## START Text provided
# Is this YS 624 for $300 a good buy?



## micah68kj (Oct 8, 2011)

Hey all,
I found a Yamaha YS 624 for 300. It's about 30 miles away. From the pics it looks really nice. Bucket is clean and serrations still good. What is parts availability in states? Can I still get replacement tracks? How long is wait time for parts now? Are they a pain to repair? Are they worth the $$?
Thanks for any and all help.


----------



## UNDERTAKER (Dec 30, 2013)

*Far As I Know OLD JOE. Can't Get Parts For Those Here In The States.*


----------



## orangputeh (Nov 24, 2016)

Main reason I wont mess with Yammies.


----------



## micah68kj (Oct 8, 2011)

micah68kj said:


> Hey all,
> I found a Yamaha YS 624 for 300. It's about 30 miles away. From the pics it looks really nice. Bucket is clean and serrations still good. What is parts availability in states? Can I still get replacement tracks? How long is wait time for parts now? Are they a pain to repair? Are they worth the $$?
> Thanks for any and all help.


Thanks, Todd.
Think I'm going to pass. Especially with all the current border troubles. 
You doing ok up there in the frozen tundra?


----------



## UNDERTAKER (Dec 30, 2013)

micah68kj said:


> Thanks, Todd.
> Think I'm going to pass. Especially with all the current border troubles.
> You doing ok up there in the frozen tundra?


*Yeahhhhhhhhhhhhhhhhhhhhhh Still Freezing Every Little Thing Off Here.*


----------
## END Text provided
## START Data section
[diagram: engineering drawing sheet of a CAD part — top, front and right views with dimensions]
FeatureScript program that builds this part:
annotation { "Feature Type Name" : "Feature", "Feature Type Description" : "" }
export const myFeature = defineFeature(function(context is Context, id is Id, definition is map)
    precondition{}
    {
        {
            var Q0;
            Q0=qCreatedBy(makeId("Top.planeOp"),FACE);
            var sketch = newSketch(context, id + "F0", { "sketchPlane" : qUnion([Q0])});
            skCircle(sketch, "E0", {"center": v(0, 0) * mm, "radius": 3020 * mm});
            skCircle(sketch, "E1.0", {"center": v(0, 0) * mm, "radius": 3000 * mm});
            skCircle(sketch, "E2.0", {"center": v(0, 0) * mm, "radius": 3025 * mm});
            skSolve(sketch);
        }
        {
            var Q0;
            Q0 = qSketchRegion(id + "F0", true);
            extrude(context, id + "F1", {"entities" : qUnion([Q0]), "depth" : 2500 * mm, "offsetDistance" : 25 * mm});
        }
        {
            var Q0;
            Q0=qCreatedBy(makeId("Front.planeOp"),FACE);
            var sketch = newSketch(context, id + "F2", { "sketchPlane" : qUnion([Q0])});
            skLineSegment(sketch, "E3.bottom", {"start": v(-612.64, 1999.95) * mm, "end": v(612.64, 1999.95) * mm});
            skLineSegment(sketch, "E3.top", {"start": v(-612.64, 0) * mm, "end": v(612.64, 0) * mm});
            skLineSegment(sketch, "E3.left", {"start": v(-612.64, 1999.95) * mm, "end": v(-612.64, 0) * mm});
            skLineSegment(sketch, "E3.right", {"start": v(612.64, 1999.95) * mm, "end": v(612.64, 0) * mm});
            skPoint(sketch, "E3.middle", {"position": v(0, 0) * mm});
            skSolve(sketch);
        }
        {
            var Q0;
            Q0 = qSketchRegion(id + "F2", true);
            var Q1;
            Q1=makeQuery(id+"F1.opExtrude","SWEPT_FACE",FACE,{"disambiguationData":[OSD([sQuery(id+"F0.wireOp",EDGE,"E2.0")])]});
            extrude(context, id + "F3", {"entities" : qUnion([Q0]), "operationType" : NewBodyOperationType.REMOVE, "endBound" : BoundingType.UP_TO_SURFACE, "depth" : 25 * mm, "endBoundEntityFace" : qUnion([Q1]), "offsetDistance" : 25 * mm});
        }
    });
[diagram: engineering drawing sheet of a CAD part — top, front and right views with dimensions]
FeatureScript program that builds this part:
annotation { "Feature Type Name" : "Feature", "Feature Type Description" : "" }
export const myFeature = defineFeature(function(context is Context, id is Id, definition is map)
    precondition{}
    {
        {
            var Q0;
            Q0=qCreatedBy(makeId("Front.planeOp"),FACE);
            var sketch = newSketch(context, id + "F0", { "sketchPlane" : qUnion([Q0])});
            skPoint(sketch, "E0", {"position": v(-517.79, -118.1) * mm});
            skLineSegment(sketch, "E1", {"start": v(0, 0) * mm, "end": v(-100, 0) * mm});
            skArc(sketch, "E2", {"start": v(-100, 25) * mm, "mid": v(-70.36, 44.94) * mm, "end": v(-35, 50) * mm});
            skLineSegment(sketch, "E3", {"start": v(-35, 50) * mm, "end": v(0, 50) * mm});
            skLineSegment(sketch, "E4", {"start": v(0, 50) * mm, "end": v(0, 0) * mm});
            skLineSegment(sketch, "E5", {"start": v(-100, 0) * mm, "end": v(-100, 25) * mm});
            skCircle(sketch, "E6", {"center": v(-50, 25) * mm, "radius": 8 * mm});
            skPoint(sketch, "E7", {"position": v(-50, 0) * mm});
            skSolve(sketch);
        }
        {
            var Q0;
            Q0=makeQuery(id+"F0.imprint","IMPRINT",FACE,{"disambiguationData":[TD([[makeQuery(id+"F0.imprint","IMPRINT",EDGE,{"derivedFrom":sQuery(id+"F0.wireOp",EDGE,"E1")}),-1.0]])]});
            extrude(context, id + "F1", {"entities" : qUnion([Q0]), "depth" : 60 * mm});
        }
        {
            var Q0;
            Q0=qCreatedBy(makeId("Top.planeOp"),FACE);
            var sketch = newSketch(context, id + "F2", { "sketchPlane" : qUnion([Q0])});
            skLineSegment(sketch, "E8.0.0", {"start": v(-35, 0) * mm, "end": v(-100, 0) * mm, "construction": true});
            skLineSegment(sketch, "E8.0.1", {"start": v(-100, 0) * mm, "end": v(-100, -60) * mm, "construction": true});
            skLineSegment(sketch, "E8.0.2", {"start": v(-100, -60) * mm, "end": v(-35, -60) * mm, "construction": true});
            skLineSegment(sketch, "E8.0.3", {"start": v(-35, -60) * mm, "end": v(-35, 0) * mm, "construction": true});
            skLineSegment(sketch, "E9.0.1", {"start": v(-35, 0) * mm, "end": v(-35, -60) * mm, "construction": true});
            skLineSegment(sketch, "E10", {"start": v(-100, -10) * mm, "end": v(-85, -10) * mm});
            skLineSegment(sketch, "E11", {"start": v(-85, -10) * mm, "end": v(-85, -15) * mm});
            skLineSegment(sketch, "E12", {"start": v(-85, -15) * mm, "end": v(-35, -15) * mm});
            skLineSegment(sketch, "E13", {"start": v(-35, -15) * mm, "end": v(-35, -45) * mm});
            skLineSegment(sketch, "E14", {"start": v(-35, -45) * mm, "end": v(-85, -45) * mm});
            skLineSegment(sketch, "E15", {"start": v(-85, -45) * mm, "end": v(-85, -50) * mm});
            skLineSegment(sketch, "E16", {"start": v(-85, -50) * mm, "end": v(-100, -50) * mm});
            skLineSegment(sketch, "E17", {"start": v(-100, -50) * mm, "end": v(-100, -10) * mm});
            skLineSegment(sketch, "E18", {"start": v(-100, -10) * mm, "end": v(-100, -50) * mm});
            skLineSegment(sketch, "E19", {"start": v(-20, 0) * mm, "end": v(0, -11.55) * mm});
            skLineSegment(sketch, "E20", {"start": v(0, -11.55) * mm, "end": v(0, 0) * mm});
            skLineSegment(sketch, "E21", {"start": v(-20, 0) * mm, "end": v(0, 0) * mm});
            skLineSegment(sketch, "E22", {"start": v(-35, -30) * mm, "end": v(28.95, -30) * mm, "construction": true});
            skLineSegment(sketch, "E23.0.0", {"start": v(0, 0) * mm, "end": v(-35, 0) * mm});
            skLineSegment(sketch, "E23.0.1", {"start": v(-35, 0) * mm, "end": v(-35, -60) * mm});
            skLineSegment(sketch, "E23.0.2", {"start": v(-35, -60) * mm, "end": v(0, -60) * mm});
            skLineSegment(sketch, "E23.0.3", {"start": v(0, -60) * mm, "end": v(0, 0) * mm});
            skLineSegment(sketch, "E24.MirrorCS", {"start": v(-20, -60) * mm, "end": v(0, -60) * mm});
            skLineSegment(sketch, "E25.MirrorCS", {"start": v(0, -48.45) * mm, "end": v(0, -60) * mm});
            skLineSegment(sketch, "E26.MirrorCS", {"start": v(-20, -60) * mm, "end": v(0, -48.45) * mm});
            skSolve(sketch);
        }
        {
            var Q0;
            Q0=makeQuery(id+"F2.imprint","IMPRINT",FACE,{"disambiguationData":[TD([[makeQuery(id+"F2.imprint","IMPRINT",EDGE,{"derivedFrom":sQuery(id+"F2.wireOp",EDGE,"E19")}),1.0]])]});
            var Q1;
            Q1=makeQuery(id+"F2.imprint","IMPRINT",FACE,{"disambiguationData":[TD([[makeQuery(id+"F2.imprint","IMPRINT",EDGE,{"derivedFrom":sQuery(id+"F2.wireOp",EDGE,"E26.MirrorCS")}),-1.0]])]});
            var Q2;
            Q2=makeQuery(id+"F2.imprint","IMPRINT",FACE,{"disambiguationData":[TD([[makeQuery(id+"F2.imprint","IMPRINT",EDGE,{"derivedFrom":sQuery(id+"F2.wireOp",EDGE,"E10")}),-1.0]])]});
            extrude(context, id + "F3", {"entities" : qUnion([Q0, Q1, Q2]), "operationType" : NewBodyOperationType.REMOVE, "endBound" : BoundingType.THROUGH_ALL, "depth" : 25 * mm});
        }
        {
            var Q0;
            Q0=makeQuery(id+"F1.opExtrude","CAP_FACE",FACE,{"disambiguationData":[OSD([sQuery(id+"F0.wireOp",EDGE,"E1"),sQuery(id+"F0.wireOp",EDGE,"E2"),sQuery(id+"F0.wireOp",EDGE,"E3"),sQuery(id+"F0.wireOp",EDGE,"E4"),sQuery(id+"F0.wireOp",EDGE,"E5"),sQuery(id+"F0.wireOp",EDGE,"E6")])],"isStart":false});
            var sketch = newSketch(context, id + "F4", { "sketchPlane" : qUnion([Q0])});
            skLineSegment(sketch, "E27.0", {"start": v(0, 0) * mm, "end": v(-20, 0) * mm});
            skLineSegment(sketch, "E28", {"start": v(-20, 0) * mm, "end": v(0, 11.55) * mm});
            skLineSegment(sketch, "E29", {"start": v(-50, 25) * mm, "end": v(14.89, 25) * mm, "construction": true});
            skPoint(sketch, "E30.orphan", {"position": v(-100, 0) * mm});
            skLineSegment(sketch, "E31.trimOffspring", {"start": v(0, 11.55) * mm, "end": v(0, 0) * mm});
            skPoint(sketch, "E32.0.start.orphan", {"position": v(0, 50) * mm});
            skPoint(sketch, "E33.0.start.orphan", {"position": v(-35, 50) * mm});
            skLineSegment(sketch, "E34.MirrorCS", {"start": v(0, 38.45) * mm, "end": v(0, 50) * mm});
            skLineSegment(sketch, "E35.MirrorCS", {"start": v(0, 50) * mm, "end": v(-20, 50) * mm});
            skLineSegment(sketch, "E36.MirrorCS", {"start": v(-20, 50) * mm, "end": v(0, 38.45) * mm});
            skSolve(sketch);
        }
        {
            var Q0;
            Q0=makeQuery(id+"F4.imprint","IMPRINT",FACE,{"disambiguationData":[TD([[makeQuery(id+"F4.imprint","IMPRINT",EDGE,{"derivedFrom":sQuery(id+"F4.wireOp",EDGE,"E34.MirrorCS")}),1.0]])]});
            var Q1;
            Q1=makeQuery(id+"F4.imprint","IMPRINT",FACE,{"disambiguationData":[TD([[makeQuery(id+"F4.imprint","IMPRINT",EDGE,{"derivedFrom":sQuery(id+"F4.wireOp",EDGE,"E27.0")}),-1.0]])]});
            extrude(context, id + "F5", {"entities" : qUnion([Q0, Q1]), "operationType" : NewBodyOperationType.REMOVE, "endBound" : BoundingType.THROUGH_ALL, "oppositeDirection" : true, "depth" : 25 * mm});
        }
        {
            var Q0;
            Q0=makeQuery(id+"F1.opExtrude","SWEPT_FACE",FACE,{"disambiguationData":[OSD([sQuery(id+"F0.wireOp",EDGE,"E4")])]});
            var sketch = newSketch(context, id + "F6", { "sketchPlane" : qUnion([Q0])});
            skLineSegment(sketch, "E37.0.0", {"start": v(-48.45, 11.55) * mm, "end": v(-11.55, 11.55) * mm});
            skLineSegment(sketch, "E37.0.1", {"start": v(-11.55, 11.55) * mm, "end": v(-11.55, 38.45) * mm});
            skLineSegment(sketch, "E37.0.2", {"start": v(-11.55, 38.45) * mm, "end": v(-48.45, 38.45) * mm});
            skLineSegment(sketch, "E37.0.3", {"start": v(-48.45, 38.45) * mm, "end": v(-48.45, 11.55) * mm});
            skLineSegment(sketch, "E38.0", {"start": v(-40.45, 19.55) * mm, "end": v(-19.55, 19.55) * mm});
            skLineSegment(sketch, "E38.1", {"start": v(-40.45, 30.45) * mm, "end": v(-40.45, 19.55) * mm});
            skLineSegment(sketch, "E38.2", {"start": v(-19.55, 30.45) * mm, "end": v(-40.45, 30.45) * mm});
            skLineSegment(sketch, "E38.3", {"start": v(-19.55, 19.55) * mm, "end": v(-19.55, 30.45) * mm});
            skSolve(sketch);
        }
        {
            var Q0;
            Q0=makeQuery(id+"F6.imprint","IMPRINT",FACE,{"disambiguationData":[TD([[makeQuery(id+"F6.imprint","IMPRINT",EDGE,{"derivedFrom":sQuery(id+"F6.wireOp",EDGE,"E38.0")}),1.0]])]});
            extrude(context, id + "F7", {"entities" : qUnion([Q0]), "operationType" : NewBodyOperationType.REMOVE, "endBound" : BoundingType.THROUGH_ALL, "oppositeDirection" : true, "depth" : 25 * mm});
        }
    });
## END Data section
What you need to do:
In the thread about the Yamaha YS 624, do these statements agree with it? Answer yes or no for each and quote the deciding words: (a) the snowblower for sale is about 30 miles away; (b) UNDERTAKER says parts for it can be found in the States; (c) micah68kj decides to buy it.

Solution to this exercise:
(a) Yes: "It's about 30 miles away."
(b) No: "Can't Get Parts For Those Here In The States."
(c) No: "Think I'm going to pass."